Courir après la nouvelle

Le calepin est rangé. Le microphone, déposé. Du haut de ses huit mois, le premier enfant d’Ariane Lacoursière lui donne l’occasion de prendre une pause momentanée de son emploi à La Presse. «J’adore le journalisme, mais à un certain point tu deviens saturé. En ce moment, j’en profite pour redécouvrir mon métier et j’apprends à le voir d’un autre œil», confie-t-elle. Un bol de café au lait en main, la jeune mère profite d’un rare moment de quiétude, alors que son chérubin se fait choyer par sa grand-mère. D’une voix basse, mais assurée, elle se remémore le chemin parcouru depuis ses premiers articles parus dans le Montréal Campus, neuf ans plus tôt.

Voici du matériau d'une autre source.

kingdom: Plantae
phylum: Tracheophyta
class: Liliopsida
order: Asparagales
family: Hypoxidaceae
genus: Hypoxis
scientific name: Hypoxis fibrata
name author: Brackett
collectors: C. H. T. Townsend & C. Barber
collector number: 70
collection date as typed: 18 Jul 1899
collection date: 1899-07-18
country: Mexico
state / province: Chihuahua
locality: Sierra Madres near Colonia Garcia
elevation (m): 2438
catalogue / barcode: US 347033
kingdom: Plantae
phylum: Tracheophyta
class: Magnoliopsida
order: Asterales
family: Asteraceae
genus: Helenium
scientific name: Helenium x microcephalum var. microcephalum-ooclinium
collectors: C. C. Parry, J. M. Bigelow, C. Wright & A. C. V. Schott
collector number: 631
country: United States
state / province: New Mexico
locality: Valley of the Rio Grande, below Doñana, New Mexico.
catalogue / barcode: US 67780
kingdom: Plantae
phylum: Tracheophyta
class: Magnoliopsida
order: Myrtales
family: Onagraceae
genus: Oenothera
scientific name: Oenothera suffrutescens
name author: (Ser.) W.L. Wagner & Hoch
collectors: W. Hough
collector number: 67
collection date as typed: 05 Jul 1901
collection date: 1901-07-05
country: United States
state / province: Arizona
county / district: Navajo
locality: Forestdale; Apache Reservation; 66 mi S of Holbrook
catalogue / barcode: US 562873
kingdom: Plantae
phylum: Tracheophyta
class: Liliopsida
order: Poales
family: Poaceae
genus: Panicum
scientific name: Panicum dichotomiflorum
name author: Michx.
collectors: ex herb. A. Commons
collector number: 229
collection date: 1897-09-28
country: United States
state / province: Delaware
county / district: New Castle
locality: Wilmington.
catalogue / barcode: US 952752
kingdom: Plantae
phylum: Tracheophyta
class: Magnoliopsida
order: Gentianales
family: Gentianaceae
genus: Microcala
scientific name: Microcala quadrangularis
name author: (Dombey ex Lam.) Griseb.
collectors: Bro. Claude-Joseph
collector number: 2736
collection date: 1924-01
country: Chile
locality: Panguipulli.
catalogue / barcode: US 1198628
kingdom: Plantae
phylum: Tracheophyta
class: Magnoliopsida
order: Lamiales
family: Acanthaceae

Médecin, physiothérapeute, enseignante en français : Ariane Lacoursière avoue ne pas s’être laissée facilement charmer par le métier de journaliste. «Avant, je ne lisais pratiquement jamais le journal, sauf le cahier des sports. Je voulais vraiment m’inscrire en sciences de la santé, mais je n’étudiais pas suffisamment», se rappelle-t-elle, sourire en coin. Suivant les conseils d’une amie, elle bifurque finalement vers le baccalauréat en journalisme de l’UQAM, qu’elle complète en 2005. Ancienne chef de pupitre Société au Montréal Campus, l’ex-uqamienne s’est découvert un intérêt marqué pour les enjeux sociaux. Ces passions l’ont suivie jusqu’à aujourd’hui et en ont fait sa marque de commerce, notamment en éducation et en santé. «Tous les journalistes ont un bagage qui les suit et qui teinte ce en quoi ils deviennent bons. Pour moi, c’était mon poste au Campus », raconte-t-elle.

Sa plume, elle l’a aiguisée en réalisant des reportages lors de son bref passage à l’hebdomadaire montérégien Le Reflet. Après un saut manqué au Journal de Montréal, Ariane Lacoursière fait son entrée à La Presse par le biais d’un stage d’été en 2008. Femme d’action, l’adrénaline du quotidien l’anime dorénavant. «Tu ne sais jamais de quoi ta journée sera faite. Ça me stimule et si tu as une journée de merde, au moins, le lendemain ça recommence à zéro», laisse-t-elle tomber en riant.

D’apparence réservée, Ariane Lacoursière a prouvé à plus d’une reprise qu’elle était une fonceuse. En 2010, sans l’accord de ses patrons et convaincue de la pertinence de son reportage, la journaliste se fait engager à titre de préposée aux bénéficiaires dans une résidence privée pour personnes âgées. «Je n’avais aucune expérience. Les propriétaires me laissaient seule la nuit, avec douze résidents complètement handicapés», se souvient-elle. Son enquête a soulevé un vif débat sur la qualité des soins de santé dispensés aux aînés de la province. Une audace qui lui aura valu une nomination au prix canadien de journalisme et le prix 2010 de l’Association québécoise de défense des droits des retraités et préretraités.

Lorsque la terre tremble en Haïti, plus tôt la même année, Ariane se propose sans hésiter. «J’ai eu un déclic, il fallait que j’y aille, je ne sais pas exactement pourquoi», explique-t-elle, les yeux pétillants. La journaliste, visiblement impulsive, a été renversée par le noble instinct de survie du peuple haïtien. «Tout le monde était dans la rue, rien ne fonctionnait, tout était détruit. Je n’ai pas eu pitié des gens, au contraire, j’ai été impressionnée par eux.»

Dans quelques mois, la nouvelle mère retrouvera ses collègues, son bureau et ressortira son calepin. D’ici là, elle feuillète son journal tous les matins, non pas par obligation, mais par passion. Elle tâte le terrain, réfléchit à son avenir. Prête pour un nouveau défi, elle songe à écrire pour la section des sports. Après tout, plus jeune, c’était le seul cahier qu’elle prenait le temps de lire.